Sur question, H______ a précisé qu’elle n’avait pas eu le temps de se replonger en détail dans ce dossier car il s’agissait d’une procédure plus qu’ancienne et plus que « mammouth », soit entre 100 et 200 classeurs. Elle n’avait pas eu le temps à disposition pour lire tous les classeurs et reprendre le dossier en détail (PV d’audience devant le CSM du 26 mars 2021).
17. Devant la Cour de céans, A______ a expliqué qu’il ne s’attendait pas forcément à recevoir un document tel que celui envoyé le 12 septembre 2019 par Maître D______ et il ne se souvenait pas de l’entretien téléphonique avec cette avocate autour de cette date, car il y avait eu plusieurs appels téléphoniques pour le tenir au courant des discussions entre les parties. En voyant ce document, il s’était dit qu’il reflétait l’accord négocié. Il ne s’était jamais posé la question de savoir combien d’heures ou de jours de travail ce document représentait. Ce document n’était pas un outil de travail pour lui car il n’avait pas été saisi d’une demande de procédure simplifiée. Une telle demande n’aurait pas représenté un document tel celui transmis par Maître D______. À réception du document, il s’était dit qu’il y avait de grandes chances qu’une procédure simplifiée puisse être formellement demandée. Quand bien même le courriel de Maître D______ indiquait que le document lui était adressé au nom de la mandante de l’avocate, il était clair pour lui que ce document représentait l’accord des parties. Il n’était pas habituel de recevoir ce genre de documents, mais le dossier en question, en raison de sa taille, n’était pas un dossier habituel. Il n’avait pas transmis ce document à qui que ce soit, notamment pas au prévenu ou à son conseil.
Durant la première quinzaine de septembre 2019, il n’était pas clair si l’on se dirigeait vers une procédure simplifiée ou une procédure ordinaire et l’audience du 4 septembre 2019 indiquait plutôt la deuxième hypothèse. Durant la semaine du vendredi 20 septembre 2019, il avait passé trois jours à la Cour de justice. Sa greffière l’avait alors appelé pour l’informer que les parties avaient trouvé un accord en vue d’une procédure simplifiée et souhaitaient le voir. Rendez-vous avait été pris le vendredi dans son bureau. Les parties lui avaient confirmé la réalité de l’accord qui était contenu dans le document envoyé par Maître D______ le 12 septembre précédent. « Je n’ai pas établi de procès-verbal consacrant cette audience informelle. Cela correspond au principe même de la procédure simplifiée de ne pas laisser de traces au dossier des pourparlers des parties jusqu’à réception de la demande de procédure simplifiée.

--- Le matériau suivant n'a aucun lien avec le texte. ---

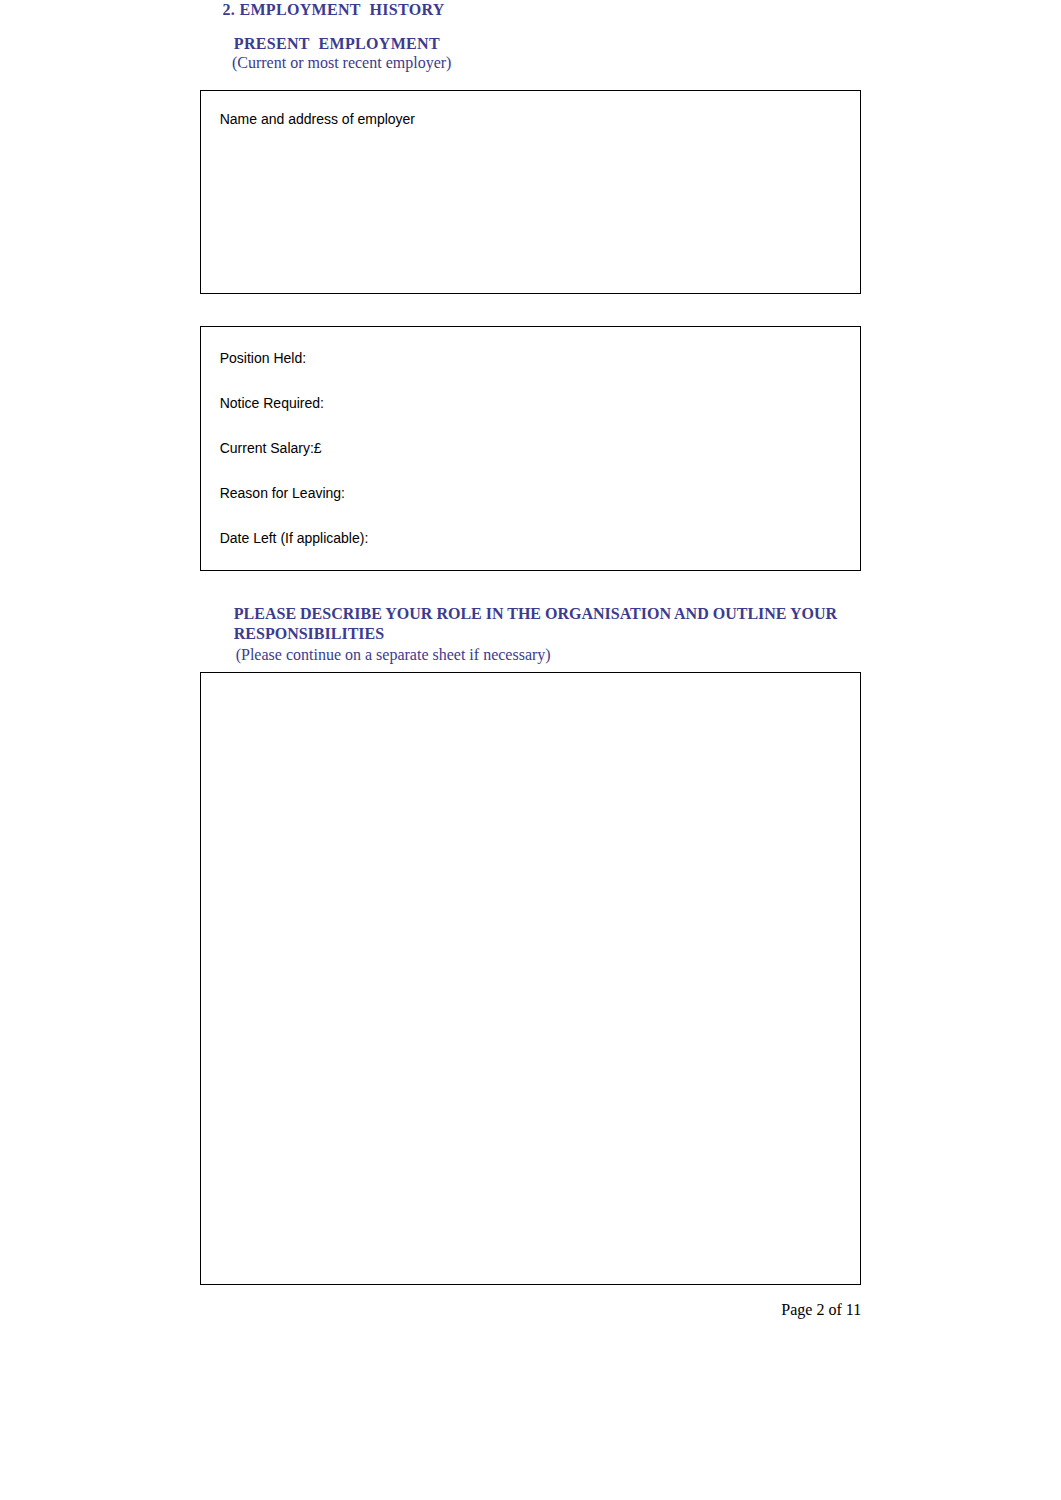2. EMPLOYMENT HISTORY
PRESENT EMPLOYMENT
(Current or most recent employer)
Name and address of employer
Position Held:
Notice Required:
Current Salary:£
Reason for Leaving:
Date Left (If applicable):
Please describe your role in the organisation and outline your responsibilities (Please continue on a separate sheet if necessary)
Page 2 of 11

J’ai strictement respecté les principes de ce type de procédure. » (PV d’audience devant la CAPJ du 30 mars 2022, p. 3).
A______ a produit l’échange de courriels entre sa greffière et les parties en vue de la fixation de l’audience du 20 septembre 2019 dans son bordereau complémentaire du 21 octobre 2022. La réalité de cette audience informelle est donc finalement bien établie.
Concernant sa note du 20 septembre 2019, A______ a dit ne pas comprendre le contenu de la phrase qui y figure, soit « on m’a annoncé une demande de simplifiée pour E______ avec un projet de faits reconnus qui nous sera envoyé pour aider à la rédaction de l’acte d’accusation simplifiée » (PV d’audience devant la CAPJ du 30 mars 2022, p. 4), mais a souligné qu’il n’avait pas reçu d’autre document que celui établi par Me D______.
Interpellé concernant la question de savoir s’il n’aurait pas été prudent d’établir un procès-verbal mentionnant la demande de procédure simplifiée, à la fin de l’audience du 20 septembre 2019, A______ a répondu que cela n’était pas nécessaire, même s’il aurait pu le faire, puis a ajouté qu’il avait transmis le document du 12 septembre 2019 à H______ en précisant que ce document avait été établi par l’avocate.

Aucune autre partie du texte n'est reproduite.